Medical staff always visit with a woman’s family after a maternal death to further investigate circumstances that may have contributed to her death. They find out, for example, if the woman had received antenatal care, if she followed the medical advice, if there were there financial, information or social barriers that prevented her from accessing the care she needed.

“What keeps me going is a happy mother and the cries of a healthy baby”

Midwife Phyu Phyu Win and her assistant Su Nandar cross the stream to visit pregnant women on the other side.

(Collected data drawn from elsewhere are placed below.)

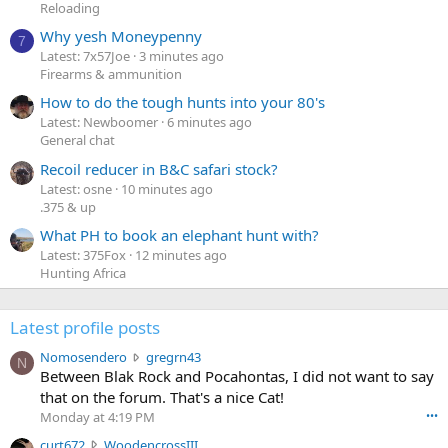
Reloading
Why yesh Moneypenny
7
Latest: 7x57Joe
3 minutes ago
Firearms & ammunition
How to do the tough hunts into your 80's
Latest: Newboomer
6 minutes ago
General chat
Recoil reducer in B&C safari stock?
Latest: osne
10 minutes ago
.375 & up
What PH to book an elephant hunt with?
Latest: 375Fox
12 minutes ago
Hunting Africa
Latest profile posts
N
Nomosendero
gregrn43
N
o
Between Blak Rock and Pocahontas, I did not want to say
m
that on the forum. That's a nice Cat!
o
Monday at 4:19 PM
•••
s
c
curt672
WoodencrossIII
e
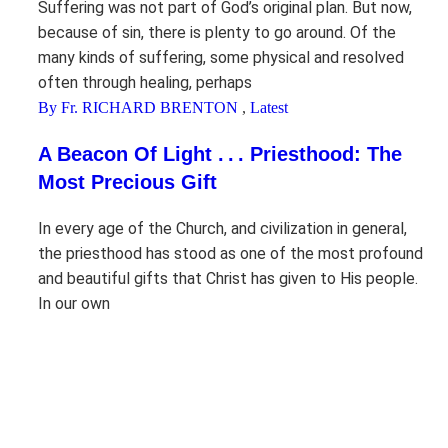
Suffering was not part of God’s original plan. But now,
because of sin, there is plenty to go around. Of the
many kinds of suffering, some physical and resolved
often through healing, perhaps
By Fr. RICHARD BRENTON
,
Latest
A Beacon Of Light . . . Priesthood: The
Most Precious Gift
In every age of the Church, and civilization in general,
the priesthood has stood as one of the most profound
and beautiful gifts that Christ has given to His people.
In our own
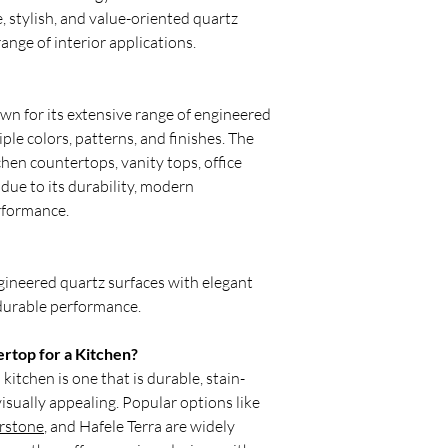
countertops are typica
, stylish, and value-oriented quartz
option for Indian kitc
ange of interior applications.
What is the newest tr
One of the biggest kit
quartz material on bo
wall. This seamless lo
own for its extensive range of engineered
appearance while maki
iple colors, patterns, and finishes. The
What is the most pract
chen countertops, vanity tops, office
Quartz is currently th
due to its durability, modern
material. It offers exce
rformance.
moisture, and daily w
Relay Stone makes th
stylish, and suitable f
What is outdated in k
ineered quartz surfaces with elegant
Dark granite countert
 durable performance.
patterns are becoming
designs. Traditional s
rtop for a Kitchen?
replaced by full-heigh
kitchen is one that is durable, stain-
a cleaner and more pr
visually appealing. Popular options like
What is the most popu
For 2026, grain-free 
rstone
, and Hafele Terra are widely
gloss finishes and Cal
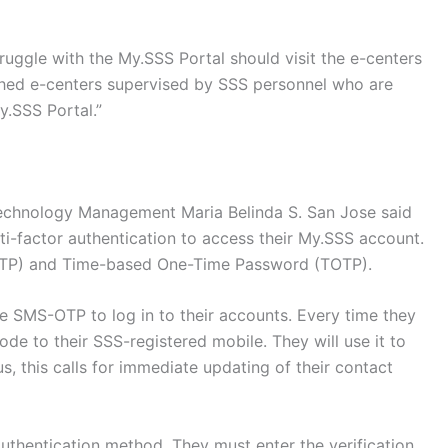
uggle with the My.SSS Portal should visit the e-centers
ished e-centers supervised by SSS personnel who are
y.SSS Portal.”
Technology Management Maria Belinda S. San Jose said
i-factor authentication to access their My.SSS account.
TP) and Time-based One-Time Password (TOTP).
e SMS-OTP to log in to their accounts. Every time they
code to their SSS-registered mobile. They will use it to
us, this calls for immediate updating of their contact
thentication method. They must enter the verification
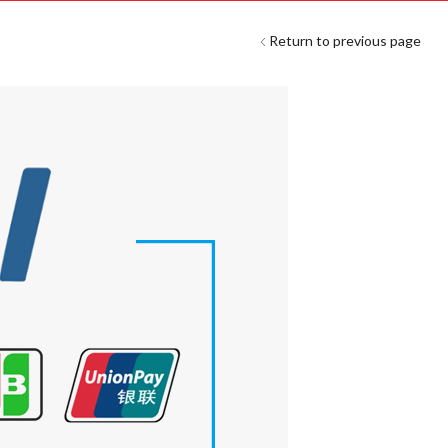
Return to previous page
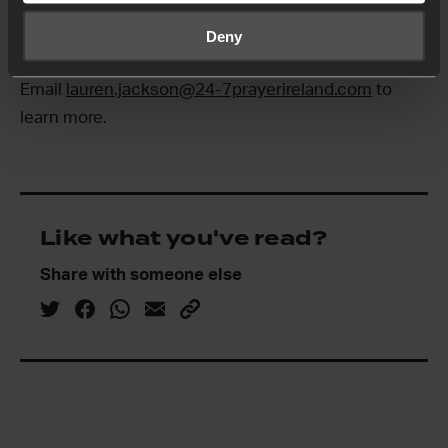
up to date. If you’re interested in learning more, get
Deny
in touch!
Email
lauren.jackson@24-7prayerireland.com
to
learn more.
Like what you've read?
Share with someone else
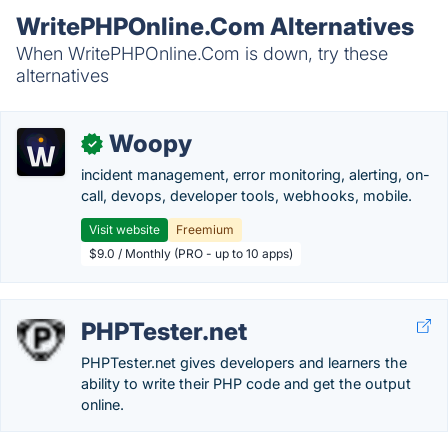
WritePHPOnline.Com Alternatives
When WritePHPOnline.Com is down, try these
alternatives
Woopy
✓
incident management, error monitoring, alerting, on-
call, devops, developer tools, webhooks, mobile.
Visit website
Freemium
$9.0 / Monthly (PRO - up to 10 apps)
PHPTester.net
PHPTester.net gives developers and learners the
ability to write their PHP code and get the output
online.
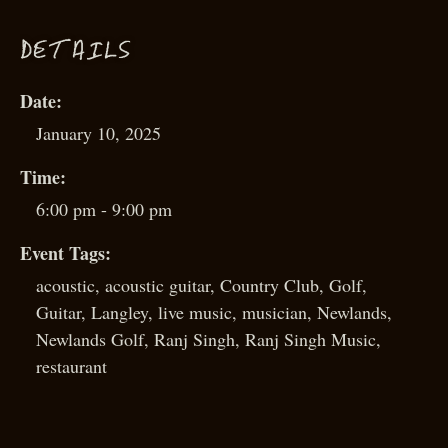
D
ETAILS
Date:
January 10, 2025
Time:
6:00 pm - 9:00 pm
Event Tags:
acoustic
,
acoustic guitar
,
Country Club
,
Golf
,
Guitar
,
Langley
,
live music
,
musician
,
Newlands
,
Newlands Golf
,
Ranj Singh
,
Ranj Singh Music
,
restaurant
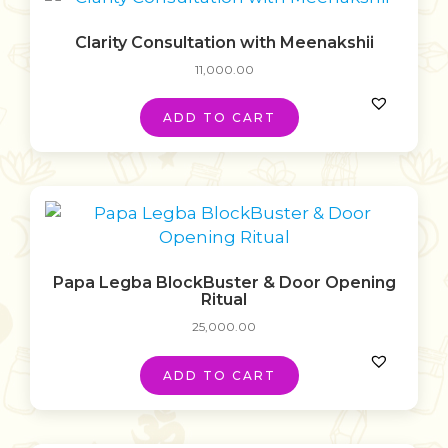
Clarity Consultation with Meenakshii
11,000.00
ADD TO CART
Papa Legba BlockBuster & Door Opening
Ritual
25,000.00
ADD TO CART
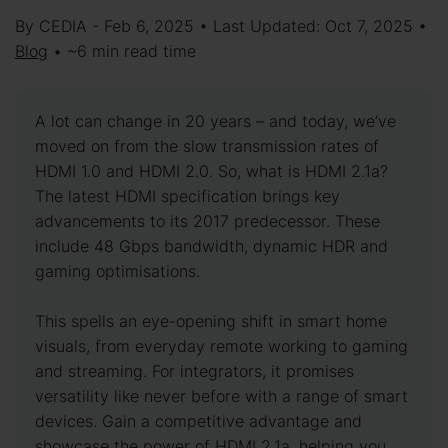
By CEDIA - Feb 6, 2025 • Last Updated: Oct 7, 2025 •
Blog
• ~6 min read time
A lot can change in 20 years – and today, we’ve
moved on from the slow transmission rates of
HDMI 1.0 and HDMI 2.0. So, what is HDMI 2.1a?
The latest HDMI specification brings key
advancements to its 2017 predecessor. These
include 48 Gbps bandwidth, dynamic HDR and
gaming optimisations.
This spells an eye-opening shift in smart home
visuals, from everyday remote working to gaming
and streaming. For integrators, it promises
versatility like never before with a range of smart
devices. Gain a competitive advantage and
showcase the power of HDMI 2.1a, helping you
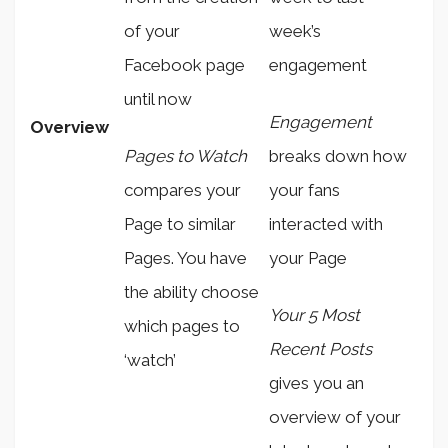
of your
week’s
Facebook page
engagement
until now
Engagement
Overview
Pages to Watch
breaks down how
compares your
your fans
Page to similar
interacted with
Pages. You have
your Page
the ability choose
Your 5 Most
which pages to
Recent Posts
‘watch’
gives you an
overview of your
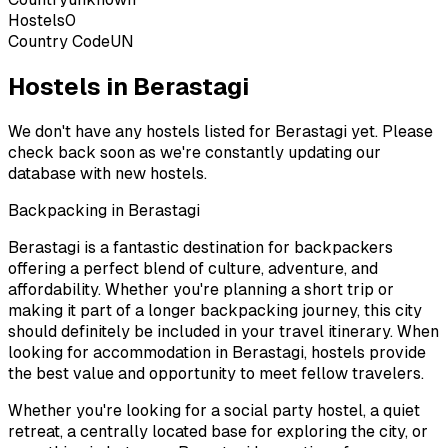
Hostels
0
Country Code
UN
Hostels in Berastagi
We don't have any hostels listed for
Berastagi
yet. Please
check back soon as we're constantly updating our
database with new hostels.
Backpacking in
Berastagi
Berastagi
is a fantastic destination for backpackers
offering a perfect blend of culture, adventure, and
affordability. Whether you're planning a short trip or
making it part of a longer backpacking journey, this city
should definitely be included in your travel itinerary. When
looking for accommodation in
Berastagi
, hostels provide
the best value and opportunity to meet fellow travelers.
Whether you're looking for a social party hostel, a quiet
retreat, a centrally located base for exploring the city, or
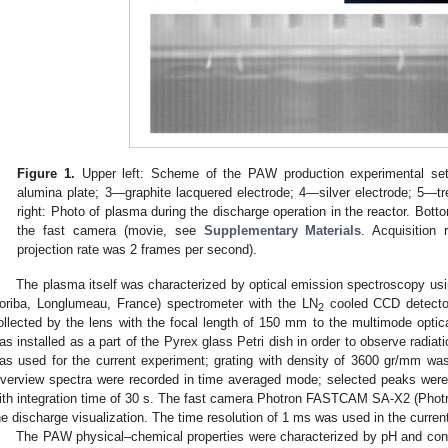
Figure 1.
Upper left: Scheme of the PAW production experimental se
alumina plate; 3—graphite lacquered electrode; 4—silver electrode; 5—
right: Photo of plasma during the discharge operation in the reactor. Bot
the fast camera (movie, see
Supplementary Materials
. Acquisition
projection rate was 2 frames per second).
The plasma itself was characterized by optical emission spectroscopy us
oriba, Longlumeau, France) spectrometer with the LN
cooled CCD detector
2
ollected by the lens with the focal length of 150 mm to the multimode optic
as installed as a part of the Pyrex glass Petri dish in order to observe radi
as used for the current experiment; grating with density of 3600 gr/mm 
verview spectra were recorded in time averaged mode; selected peaks were 
ith integration time of 30 s. The fast camera Photron FASTCAM SA-X2 (Phot
he discharge visualization. The time resolution of 1 ms was used in the curren
The PAW physical–chemical properties were characterized by pH and co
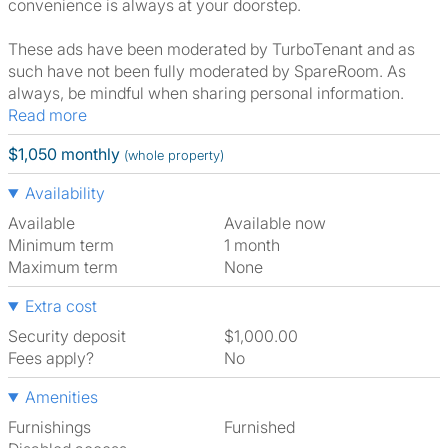
convenience is always at your doorstep.
These ads have been moderated by TurboTenant and as
such have not been fully moderated by SpareRoom. As
always, be mindful when sharing personal information.
Read more
$1,050 monthly
(whole property)
Availability
Available
Available now
Minimum term
1 month
Maximum term
None
Extra cost
Security deposit
$1,000.00
Fees apply?
No
Amenities
Furnishings
Furnished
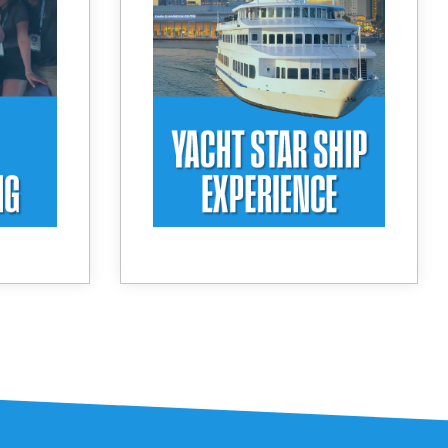
ection.
sunset cruise and dinner on
s and a
Tampa Bay. Enjoy
setting
exceptional views, curated
sation.
cuisine, and a relaxed,
upscale atmosphere as the
day comes to a close.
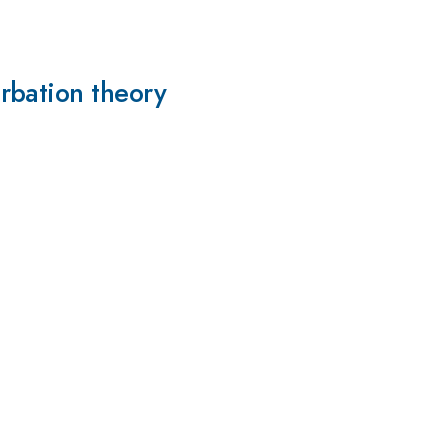
rbation theory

Findings are channelled into the MDSR system where the data generated from each death facilitates both immediate action and strategy. The trends guide policymakers and planners as they select and develop the responses and actions that can avert future maternal deaths, and that are tailored to the specific situation in different parts of the country. In 2017, UNFPA provided technical and financial support to training manuals, information material, and data analysis

Maternal death in rural areas is higher than in urban areas. Findings from the 2014 census show that 20 per cent of pregnant women did not receive any type of antenatal care in rural areas compared to 6.5 per cent in urban areas. At 354 per 100,000 live births, Ayeyawady’s MMR is the second-highest after Chin. Last year, five women died giving life in Kyaunggon alone. The township medical officer U Aye Naing has embraced MDSR as an important part of the solution. 65 midwives have already been trained to use MDRS and U Aye Naing believes it is making a difference:

“The system encourages them to deliver quality care services”, he says.

Midwife Phyu Phyu Win is glad that there is now a system that can turn harrowing experiences of mothers dying in childbirth into systematic and positive action. Her MDSR training complements her personal commitment, which has always run deep:

“What keeps me going is a happy mother and the cries of a healthy baby.”